We begin with a sqlite database that contains a few tables of specific interest. For this first part, we want to get information from the Measurement table from the 'date' and 'prcp' columns. First, we a datetime module to create an object that has the specific date we want to use as a reference. (I used an sqlite DB browser to find out what the relevant date would be.) Then, we use SQL alchemy to query this database, and filter by referencing that date.
The output for our SQL alchemy query is in list format, with each item containing two pieces of separate information that we want to parse. Thankfully (because of automap), each piece retains its 'date' and 'prcp' identifying tags. So, I use a loop that appends each side of the combined list structure we've created into separate lists (to make sure it's coming out right, I print every 500 results). Then, I mash the two lists together into a dictionary. Finally, I use pd.DataFrame() to turn our new dict into a dataframe, from which I can create the first plot.

**Task instructions**
**a.** According to the SQLAlchemy query walkthrough, which function turns the new dictionary into a dataframe?
**b.** Return the section of the SQLAlchemy query walkthrough starting at "The output for" and ending at "the first plot.".
**c.** Carry the SQLAlchemy query walkthrough forward from its final sentence.

Collected data:
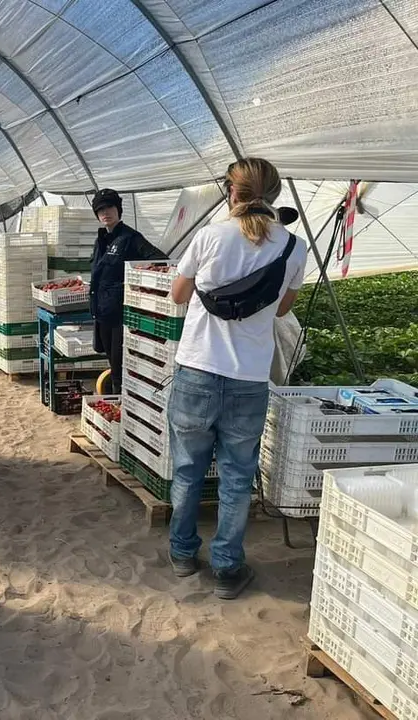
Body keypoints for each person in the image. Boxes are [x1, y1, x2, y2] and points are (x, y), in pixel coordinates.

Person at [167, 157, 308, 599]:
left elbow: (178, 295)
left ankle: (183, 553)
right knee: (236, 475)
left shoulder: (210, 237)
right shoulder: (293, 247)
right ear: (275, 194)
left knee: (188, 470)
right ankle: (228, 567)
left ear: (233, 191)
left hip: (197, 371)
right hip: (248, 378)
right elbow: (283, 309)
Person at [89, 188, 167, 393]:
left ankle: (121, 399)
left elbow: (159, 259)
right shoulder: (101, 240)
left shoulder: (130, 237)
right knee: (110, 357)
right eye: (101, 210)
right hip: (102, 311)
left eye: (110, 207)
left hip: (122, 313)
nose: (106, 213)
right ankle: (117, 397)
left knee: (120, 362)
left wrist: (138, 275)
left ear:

**Response list**
**a.** pd.DataFrame()

**b.**
The output for our SQL alchemy query is in list format, with each item containing two pieces of separate information that we want to parse. Thankfully (because of automap), each piece retains its 'date' and 'prcp' identifying tags. So, I use a loop that appends each side of the combined list structure we've created into separate lists (to make sure it's coming out right, I print every 500 results). Then, I mash the two lists together into a dictionary. Finally, I use pd.DataFrame() to turn our new dict into a dataframe, from which I can create the first plot.

**c.**
Note: Since there are multiple stations per day, it is necessary to use some sort of method to converge the information by day. I used sum() because it produced a result identical to the objective, but it would actually make more sense to take a median value.
Note: Once a plot object is created, it can be modified with MatPlotLib even though the plot was not created using MatPlotLib.
Next I was interested in different information. I used SQL Alchemy queries to find out how many stations are in the Station datatable, and how active each station is (from how many rows are provided for each station). I filtered the dataset, only considering the most active station, and then I went through the same process as before to create two separate lists (via a for-loop), a dictionary, and then a dataframe I could use to plot the results.
%matplotlib inline
from matplotlib import style
style.use('fivethirtyeight')
import matplotlib.pyplot as plt
import numpy as np
import pandas as pd
import datetime as dt
# Python SQL toolkit and Object Relational Mapper
import sqlalchemy
from sqlalchemy.ext.automap import automap_base
from sqlalchemy.orm import Session
from sqlalchemy import create_engine, func
from sqlalchemy.inspection import inspect
from sqlalchemy import desc
engine = create_engine("sqlite:///Resources/hawaii.sqlite")
# reflect an existing database into a new model
Base = automap_base()
# reflect the tables
Base.prepare(engine, reflect=True)
# We can view all of the classes that automap found
Base.classes.keys()
# Save references to each table
Measurement = Base.classes.measurement
Station = Base.classes.station
# Create our session (link) from Python to the DB
session = Session(engine)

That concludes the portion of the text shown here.